Task item: Tally the rows below that contain the string "Trimite". Reply with the count alone.

Stored data entries:
......

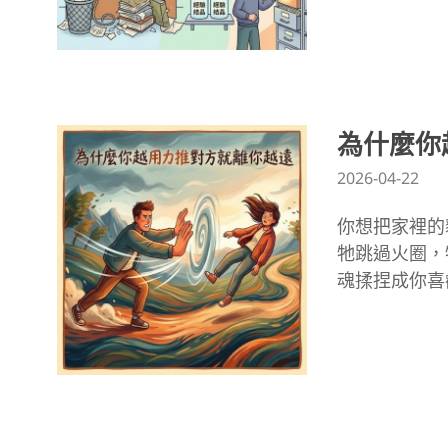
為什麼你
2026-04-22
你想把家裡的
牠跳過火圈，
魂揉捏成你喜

......

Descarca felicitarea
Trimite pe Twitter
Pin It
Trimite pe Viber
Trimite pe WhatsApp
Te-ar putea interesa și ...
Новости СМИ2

......

Completed task: 3